According to Mail Online, the "Tully Monster" is believed to be the strangest undersea creature to have ever lived. It had a strange tubular body, eyes on the end of stalks and teeth on the end of a long narrow trunk. Its fossils were first discovered 58 years ago in the Mazon Creek fossil beds in central Illinois. Two groups of scientists last year claimed that the "Tully Monster" belonged to a class of vertebrate, which resembles one kind of fish called lamprey.

A new research, though, has negated the old classification and re-ignited the mystery of the "Tully Monster". According to the scientists, the weird characteristics of the ancient animal has made it unfit for any particular classification. The strange "Tully Monster" that goes by the scientific name "Tullimonstrum gregarium" is the state fossil of Illinois and even graces the side of local UHauls.

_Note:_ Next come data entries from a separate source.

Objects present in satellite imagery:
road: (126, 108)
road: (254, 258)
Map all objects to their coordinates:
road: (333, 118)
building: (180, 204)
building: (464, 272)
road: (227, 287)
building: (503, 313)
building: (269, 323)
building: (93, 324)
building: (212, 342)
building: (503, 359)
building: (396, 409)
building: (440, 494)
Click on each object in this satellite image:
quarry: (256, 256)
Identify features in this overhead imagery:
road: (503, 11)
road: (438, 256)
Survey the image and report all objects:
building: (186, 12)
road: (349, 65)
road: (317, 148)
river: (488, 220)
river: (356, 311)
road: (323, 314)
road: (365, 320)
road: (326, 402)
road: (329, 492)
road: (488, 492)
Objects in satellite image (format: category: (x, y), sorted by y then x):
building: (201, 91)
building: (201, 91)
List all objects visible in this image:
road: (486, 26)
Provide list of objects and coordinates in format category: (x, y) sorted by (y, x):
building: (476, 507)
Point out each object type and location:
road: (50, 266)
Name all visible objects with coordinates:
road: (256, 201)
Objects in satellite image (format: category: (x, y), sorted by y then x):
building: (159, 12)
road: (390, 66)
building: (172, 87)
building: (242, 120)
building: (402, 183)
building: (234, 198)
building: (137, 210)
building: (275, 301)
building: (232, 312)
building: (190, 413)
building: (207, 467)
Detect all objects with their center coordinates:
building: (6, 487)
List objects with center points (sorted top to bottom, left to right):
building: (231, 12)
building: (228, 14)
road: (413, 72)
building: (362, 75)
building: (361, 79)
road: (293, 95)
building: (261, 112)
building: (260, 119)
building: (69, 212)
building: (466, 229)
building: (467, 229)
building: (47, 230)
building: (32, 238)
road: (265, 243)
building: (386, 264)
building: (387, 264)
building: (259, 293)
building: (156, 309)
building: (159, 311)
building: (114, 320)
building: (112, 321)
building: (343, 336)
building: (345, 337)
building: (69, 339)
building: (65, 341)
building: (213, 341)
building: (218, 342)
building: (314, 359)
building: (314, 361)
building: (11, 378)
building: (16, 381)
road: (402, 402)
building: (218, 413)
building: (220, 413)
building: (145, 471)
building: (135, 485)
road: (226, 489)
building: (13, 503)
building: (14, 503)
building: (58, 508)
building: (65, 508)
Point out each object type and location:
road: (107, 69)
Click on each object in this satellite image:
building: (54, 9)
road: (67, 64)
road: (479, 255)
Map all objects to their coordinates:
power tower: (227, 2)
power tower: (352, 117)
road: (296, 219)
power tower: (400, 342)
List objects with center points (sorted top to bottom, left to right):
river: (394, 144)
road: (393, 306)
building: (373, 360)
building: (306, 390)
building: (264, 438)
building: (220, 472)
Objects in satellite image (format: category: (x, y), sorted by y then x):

According to Live Science, every effort by the scientists to classify the "Tully Monster" has failed so far. Some called it a worm, while others determined it to be a shell-less snail. An effort was also made to name it an "arthropod", the class to which lobsters, spiders and insects belong.

The first study of the "Tully Monster" was published in the journal "Nature" in March 2016. The researchers in the study looked at more than 1200 "Tully Monster" fossils and reported seeing a light band going down the creature's midline. This band was most likely a notochord, one kind of primitive backbone, said the scientists. Moreover, the fossils also consisted of remains of internal organs, such as gill sacs as in vertebrates. However, scientists later determined that the faint circles resembling gill slits weren't used for breathing. Also the placement of "a dark circle under the gills" or liver was not as it is in vertebrates' i.e. behind the pharynx.

As per the scientists, this type of "misassignment" affects the understanding of vertebrate evolution and vertebrate diversity at the same time. The outlying characteristic of the "Tully Monster" makes it harder for the scientists get at how things are changing in an ecosystem.